K. D. Williams, M. A. Ringer, C. A. Senior, M. J. Webb, B. J. McAvaney, N. Andronova, S. Bony, J.-L. Dufresne, S. Emori, R. Gudgel, T. Knutson, B. Li, K. Lo, I. Musat, J. Wegner, A. Slingo, and J. F. B. Mitchell. Evaluation of a component of the cloud response to climate change in an intercomparison of climate models. Climate Dynamics, 26:145-165, February 2006. [ bib | DOI | ADS link ]

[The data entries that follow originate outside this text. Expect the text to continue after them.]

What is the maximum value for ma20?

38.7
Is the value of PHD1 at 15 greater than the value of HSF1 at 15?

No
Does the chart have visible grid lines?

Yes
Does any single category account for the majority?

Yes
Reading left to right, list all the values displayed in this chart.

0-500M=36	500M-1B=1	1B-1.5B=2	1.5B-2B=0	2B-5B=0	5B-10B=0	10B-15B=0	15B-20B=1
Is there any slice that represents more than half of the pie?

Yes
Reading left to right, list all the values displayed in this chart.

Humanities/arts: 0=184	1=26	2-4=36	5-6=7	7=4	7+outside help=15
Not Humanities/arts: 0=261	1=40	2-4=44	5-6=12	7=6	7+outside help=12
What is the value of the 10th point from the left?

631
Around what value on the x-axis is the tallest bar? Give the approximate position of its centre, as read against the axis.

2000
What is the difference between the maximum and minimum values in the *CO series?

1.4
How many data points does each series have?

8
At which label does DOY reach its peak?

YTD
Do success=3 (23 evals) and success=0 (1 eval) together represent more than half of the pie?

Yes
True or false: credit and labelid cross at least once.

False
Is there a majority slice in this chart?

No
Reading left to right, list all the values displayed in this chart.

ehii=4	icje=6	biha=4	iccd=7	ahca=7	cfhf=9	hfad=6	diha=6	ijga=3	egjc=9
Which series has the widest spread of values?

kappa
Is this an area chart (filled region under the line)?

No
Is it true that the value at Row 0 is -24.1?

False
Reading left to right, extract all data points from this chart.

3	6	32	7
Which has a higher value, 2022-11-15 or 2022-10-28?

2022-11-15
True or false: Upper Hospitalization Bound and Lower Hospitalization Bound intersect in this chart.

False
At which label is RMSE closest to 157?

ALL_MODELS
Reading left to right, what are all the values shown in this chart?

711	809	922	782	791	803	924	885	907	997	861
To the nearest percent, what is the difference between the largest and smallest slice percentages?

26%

Most of the uncertainty in the climate sensitivity of contemporary general circulation models (GCMs) is believed to be connected with differences in the simulated radiative feedback from clouds. Traditional methods of evaluating clouds in GCMs compare time-mean geographical cloud fields or aspects of present-day cloud variability, with observational data. In both cases a hypothetical assumption is made that the quantity evaluated is relevant for the mean climate change response. Nine GCMs (atmosphere models coupled to mixed-layer ocean models) from the CFMIP and CMIP model comparison projects are used in this study to demonstrate a common relationship between the mean cloud response to climate change and present-day variability. Although atmosphere-mixed-layer ocean models are used here, the results are found to be equally applicable to transient coupled model simulations. When changes in cloud radiative forcing (CRF) are composited by changes in vertical velocity and saturated lower tropospheric stability, a component of the local mean climate change response can be related to present-day variability in all of the GCMs. This suggests that the relationship is not model specific and might be relevant in the real world. In this case, evaluation within the proposed compositing framework is a direct evaluation of a component of the cloud response to climate change. None of the models studied are found to be clearly superior or deficient when evaluated, but a couple appear to perform well on several relevant metrics. Whilst some broad similarities can be identified between the 60degN-60degS mean change in CRF to increased CO2 and that predicted from present-day variability, the two cannot be quantitatively constrained based on changes in vertical velocity and stability alone. Hence other processes also contribute to the global mean cloud response to climate change.